## Do this
Rewrite the lines from the one that has "genus: Erica" through the one that has "scientific name: Sieruela hanburyana", changing every "scientific name" to "binomial" and leaving everything else unchanged.

## Records
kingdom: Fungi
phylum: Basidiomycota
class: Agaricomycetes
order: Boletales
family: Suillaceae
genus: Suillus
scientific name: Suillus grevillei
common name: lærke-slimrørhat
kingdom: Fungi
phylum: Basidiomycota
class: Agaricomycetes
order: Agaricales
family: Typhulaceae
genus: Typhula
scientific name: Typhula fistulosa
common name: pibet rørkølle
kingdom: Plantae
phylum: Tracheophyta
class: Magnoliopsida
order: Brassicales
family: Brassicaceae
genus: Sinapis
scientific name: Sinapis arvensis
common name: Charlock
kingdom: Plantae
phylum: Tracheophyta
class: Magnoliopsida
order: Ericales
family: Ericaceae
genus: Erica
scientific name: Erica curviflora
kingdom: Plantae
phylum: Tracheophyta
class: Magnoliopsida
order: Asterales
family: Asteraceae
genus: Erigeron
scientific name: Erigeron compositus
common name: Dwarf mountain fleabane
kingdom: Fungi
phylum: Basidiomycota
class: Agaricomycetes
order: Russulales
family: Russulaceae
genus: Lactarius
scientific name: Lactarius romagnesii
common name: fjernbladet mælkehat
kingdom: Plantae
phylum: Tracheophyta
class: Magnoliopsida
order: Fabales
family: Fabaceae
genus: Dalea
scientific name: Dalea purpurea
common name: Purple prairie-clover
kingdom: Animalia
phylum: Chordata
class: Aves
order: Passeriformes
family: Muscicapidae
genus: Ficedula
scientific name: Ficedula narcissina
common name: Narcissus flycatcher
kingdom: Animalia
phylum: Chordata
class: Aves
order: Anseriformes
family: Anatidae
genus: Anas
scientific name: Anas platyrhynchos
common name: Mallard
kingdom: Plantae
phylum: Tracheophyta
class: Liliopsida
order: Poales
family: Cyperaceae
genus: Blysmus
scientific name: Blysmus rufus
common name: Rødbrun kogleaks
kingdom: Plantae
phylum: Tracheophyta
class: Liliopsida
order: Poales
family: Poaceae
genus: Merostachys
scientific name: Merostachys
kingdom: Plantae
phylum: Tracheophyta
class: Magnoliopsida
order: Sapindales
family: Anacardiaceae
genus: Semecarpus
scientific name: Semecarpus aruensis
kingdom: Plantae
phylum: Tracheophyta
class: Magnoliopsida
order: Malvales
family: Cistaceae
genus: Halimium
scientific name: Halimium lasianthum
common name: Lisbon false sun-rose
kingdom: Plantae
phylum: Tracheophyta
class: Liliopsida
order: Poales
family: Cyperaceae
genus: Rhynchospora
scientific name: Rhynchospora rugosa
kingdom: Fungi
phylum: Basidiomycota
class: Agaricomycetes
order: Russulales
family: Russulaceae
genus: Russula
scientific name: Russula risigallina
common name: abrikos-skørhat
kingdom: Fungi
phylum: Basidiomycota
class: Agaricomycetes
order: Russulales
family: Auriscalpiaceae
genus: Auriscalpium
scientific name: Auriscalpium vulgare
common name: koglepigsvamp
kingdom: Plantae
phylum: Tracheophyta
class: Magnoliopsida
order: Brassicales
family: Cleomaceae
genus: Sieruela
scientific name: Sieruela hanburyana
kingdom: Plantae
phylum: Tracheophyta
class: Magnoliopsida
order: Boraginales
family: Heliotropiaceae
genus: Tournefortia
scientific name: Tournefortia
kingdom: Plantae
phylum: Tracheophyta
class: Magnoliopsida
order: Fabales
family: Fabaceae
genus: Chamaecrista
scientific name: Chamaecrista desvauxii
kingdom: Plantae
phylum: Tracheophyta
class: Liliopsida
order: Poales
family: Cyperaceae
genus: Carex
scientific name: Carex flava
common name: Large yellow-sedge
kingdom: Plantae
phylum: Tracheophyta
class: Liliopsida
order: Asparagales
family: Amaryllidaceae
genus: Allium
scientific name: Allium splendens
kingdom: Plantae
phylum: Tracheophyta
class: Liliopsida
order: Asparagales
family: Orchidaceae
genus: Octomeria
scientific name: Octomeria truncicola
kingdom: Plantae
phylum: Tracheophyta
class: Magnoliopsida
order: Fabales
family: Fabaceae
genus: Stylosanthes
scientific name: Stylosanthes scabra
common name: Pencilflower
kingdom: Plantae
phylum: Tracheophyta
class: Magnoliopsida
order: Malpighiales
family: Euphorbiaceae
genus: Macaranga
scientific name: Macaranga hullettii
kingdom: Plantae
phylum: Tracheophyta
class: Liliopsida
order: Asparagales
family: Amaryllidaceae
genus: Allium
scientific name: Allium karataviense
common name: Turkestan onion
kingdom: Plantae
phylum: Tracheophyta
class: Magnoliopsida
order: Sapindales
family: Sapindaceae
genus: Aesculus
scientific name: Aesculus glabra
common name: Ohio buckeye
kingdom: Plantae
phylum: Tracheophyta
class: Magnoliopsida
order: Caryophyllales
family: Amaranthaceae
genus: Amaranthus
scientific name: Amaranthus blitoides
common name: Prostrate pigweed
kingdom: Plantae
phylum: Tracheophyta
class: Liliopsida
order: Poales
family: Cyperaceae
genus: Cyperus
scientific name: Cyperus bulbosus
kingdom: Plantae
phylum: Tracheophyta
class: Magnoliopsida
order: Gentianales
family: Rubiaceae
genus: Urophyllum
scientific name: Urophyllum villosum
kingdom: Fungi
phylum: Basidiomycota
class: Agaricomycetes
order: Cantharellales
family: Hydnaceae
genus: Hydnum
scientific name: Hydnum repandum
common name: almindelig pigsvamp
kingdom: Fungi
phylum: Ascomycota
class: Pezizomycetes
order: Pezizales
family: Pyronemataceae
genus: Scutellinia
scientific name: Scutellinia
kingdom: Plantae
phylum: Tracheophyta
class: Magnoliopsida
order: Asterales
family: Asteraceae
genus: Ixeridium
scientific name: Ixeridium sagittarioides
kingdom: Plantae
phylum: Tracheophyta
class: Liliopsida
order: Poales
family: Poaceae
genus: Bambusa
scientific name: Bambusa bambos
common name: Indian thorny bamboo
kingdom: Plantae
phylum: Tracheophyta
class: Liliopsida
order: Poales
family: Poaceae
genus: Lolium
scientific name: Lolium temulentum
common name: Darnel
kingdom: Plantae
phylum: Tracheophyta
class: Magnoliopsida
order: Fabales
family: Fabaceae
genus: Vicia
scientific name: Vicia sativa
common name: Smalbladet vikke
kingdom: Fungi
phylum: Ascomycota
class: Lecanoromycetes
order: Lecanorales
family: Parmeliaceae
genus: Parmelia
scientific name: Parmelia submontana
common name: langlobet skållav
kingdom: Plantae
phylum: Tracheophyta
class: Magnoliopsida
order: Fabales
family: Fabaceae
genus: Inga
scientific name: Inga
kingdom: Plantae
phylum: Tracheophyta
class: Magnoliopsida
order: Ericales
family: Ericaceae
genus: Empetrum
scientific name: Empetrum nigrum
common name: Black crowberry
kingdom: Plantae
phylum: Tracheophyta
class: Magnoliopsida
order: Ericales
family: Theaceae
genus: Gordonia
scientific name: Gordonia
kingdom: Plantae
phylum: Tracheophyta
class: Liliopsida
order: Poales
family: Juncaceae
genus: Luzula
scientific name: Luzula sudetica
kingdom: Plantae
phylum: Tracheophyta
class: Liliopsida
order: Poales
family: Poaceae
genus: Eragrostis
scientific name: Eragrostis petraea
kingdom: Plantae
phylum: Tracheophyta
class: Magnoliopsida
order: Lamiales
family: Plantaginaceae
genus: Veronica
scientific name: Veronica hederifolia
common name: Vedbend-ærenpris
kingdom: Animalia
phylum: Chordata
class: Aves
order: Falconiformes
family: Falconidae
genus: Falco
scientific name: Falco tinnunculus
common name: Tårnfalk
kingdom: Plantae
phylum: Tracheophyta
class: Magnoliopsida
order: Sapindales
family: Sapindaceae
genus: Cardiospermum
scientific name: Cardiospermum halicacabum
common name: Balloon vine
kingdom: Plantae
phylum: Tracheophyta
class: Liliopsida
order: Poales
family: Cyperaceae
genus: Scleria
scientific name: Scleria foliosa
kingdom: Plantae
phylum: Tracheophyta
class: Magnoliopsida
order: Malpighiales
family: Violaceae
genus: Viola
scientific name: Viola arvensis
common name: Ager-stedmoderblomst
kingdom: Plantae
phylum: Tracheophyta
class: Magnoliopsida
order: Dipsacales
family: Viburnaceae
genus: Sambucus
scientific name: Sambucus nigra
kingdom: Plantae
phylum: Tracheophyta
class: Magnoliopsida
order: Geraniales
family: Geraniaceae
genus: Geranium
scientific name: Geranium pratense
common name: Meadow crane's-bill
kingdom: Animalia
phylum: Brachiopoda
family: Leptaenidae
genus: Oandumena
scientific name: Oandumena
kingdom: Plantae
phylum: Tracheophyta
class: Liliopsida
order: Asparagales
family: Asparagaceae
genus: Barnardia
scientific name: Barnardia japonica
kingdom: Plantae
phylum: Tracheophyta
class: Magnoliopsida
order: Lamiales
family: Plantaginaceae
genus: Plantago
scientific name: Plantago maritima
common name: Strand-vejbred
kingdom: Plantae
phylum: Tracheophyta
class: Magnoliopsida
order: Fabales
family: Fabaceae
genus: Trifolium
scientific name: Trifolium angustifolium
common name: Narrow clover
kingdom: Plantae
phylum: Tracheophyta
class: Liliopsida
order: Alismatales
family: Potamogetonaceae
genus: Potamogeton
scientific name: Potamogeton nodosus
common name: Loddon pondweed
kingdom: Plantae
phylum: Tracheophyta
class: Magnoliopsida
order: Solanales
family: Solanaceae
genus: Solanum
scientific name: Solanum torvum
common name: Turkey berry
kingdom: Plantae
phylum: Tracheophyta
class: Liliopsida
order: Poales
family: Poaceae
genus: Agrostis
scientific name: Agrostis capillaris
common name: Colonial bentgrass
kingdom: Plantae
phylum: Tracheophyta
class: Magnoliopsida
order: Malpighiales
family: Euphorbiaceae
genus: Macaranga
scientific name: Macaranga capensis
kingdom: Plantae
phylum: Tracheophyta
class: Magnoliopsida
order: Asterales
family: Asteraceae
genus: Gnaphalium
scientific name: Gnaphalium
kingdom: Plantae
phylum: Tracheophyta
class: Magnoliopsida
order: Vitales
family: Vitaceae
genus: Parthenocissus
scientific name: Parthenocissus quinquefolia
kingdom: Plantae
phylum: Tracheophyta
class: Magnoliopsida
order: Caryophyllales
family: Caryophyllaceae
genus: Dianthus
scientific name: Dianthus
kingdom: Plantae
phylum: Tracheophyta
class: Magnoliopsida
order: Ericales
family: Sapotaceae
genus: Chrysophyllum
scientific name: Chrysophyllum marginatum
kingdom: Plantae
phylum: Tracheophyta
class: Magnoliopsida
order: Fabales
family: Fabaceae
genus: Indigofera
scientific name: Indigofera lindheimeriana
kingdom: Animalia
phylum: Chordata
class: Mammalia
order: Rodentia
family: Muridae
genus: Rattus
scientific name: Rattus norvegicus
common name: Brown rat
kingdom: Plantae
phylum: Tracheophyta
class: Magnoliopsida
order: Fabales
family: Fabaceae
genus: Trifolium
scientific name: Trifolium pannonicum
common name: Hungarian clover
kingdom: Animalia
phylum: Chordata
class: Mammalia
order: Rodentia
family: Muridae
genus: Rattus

## Solved problem
genus: Erica
binomial: Erica curviflora
kingdom: Plantae
phylum: Tracheophyta
class: Magnoliopsida
order: Asterales
family: Asteraceae
genus: Erigeron
binomial: Erigeron compositus
common name: Dwarf mountain fleabane
kingdom: Fungi
phylum: Basidiomycota
class: Agaricomycetes
order: Russulales
family: Russulaceae
genus: Lactarius
binomial: Lactarius romagnesii
common name: fjernbladet mælkehat
kingdom: Plantae
phylum: Tracheophyta
class: Magnoliopsida
order: Fabales
family: Fabaceae
genus: Dalea
binomial: Dalea purpurea
common name: Purple prairie-clover
kingdom: Animalia
phylum: Chordata
class: Aves
order: Passeriformes
family: Muscicapidae
genus: Ficedula
binomial: Ficedula narcissina
common name: Narcissus flycatcher
kingdom: Animalia
phylum: Chordata
class: Aves
order: Anseriformes
family: Anatidae
genus: Anas
binomial: Anas platyrhynchos
common name: Mallard
kingdom: Plantae
phylum: Tracheophyta
class: Liliopsida
order: Poales
family: Cyperaceae
genus: Blysmus
binomial: Blysmus rufus
common name: Rødbrun kogleaks
kingdom: Plantae
phylum: Tracheophyta
class: Liliopsida
order: Poales
family: Poaceae
genus: Merostachys
binomial: Merostachys
kingdom: Plantae
phylum: Tracheophyta
class: Magnoliopsida
order: Sapindales
family: Anacardiaceae
genus: Semecarpus
binomial: Semecarpus aruensis
kingdom: Plantae
phylum: Tracheophyta
class: Magnoliopsida
order: Malvales
family: Cistaceae
genus: Halimium
binomial: Halimium lasianthum
common name: Lisbon false sun-rose
kingdom: Plantae
phylum: Tracheophyta
class: Liliopsida
order: Poales
family: Cyperaceae
genus: Rhynchospora
binomial: Rhynchospora rugosa
kingdom: Fungi
phylum: Basidiomycota
class: Agaricomycetes
order: Russulales
family: Russulaceae
genus: Russula
binomial: Russula risigallina
common name: abrikos-skørhat
kingdom: Fungi
phylum: Basidiomycota
class: Agaricomycetes
order: Russulales
family: Auriscalpiaceae
genus: Auriscalpium
binomial: Auriscalpium vulgare
common name: koglepigsvamp
kingdom: Plantae
phylum: Tracheophyta
class: Magnoliopsida
order: Brassicales
family: Cleomaceae
genus: Sieruela
binomial: Sieruela hanburyana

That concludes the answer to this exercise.